The committee proposed new, more focused diagnostic criteria requiring three core symptoms: 1) a substantial reduction in pre-illness activity levels lasting more than 6 months, accompanied by profound, new-onset fatigue not alleviated by rest; 2) post-exertional malaise (PEM); and 3) unrefreshing sleep. In addition, a diagnosis requires at least one of two other manifestations: cognitive impairment or orthostatic intolerance. The committee also concluded that the name “chronic fatigue syndrome” is stigmatizing and trivializing, and that “myalgic encephalomyelitis” is not well supported by evidence; they recommended renaming the illness “systemic exertion intolerance disease” (SEID).
Discussion
The committee noted that a significant challenge in their work was the methodological limitations of the existing ME/CFS research base. They highlighted the heterogeneity in patient and control groups across studies, the use of many different and sometimes unvalidated measures for symptoms, and the lack of properly matched control groups (e.g., patients with other fatiguing illnesses).
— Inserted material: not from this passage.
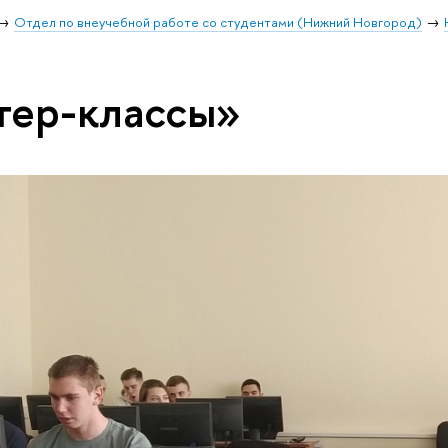
Отдел по внеучебной работе со студентами (Нижний Новгород)
тер-классы»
The committee was also struck by the overall paucity of research funding and studies conducted to date, which limited their ability to define disease subgroups or the natural history of the illness.
Conclusion & Future Work
The committee concluded that ME/CFS is a serious, chronic, complex, systemic disease and that their proposed evidence-based criteria will enable clinicians to make more accurate and timely diagnoses. They recommended that a multidisciplinary group should reexamine and update these new criteria in no more than 5 years, as new research becomes available. The report emphasizes that more research is essential to better understand the etiology, pathophysiology, and treatment of the disease.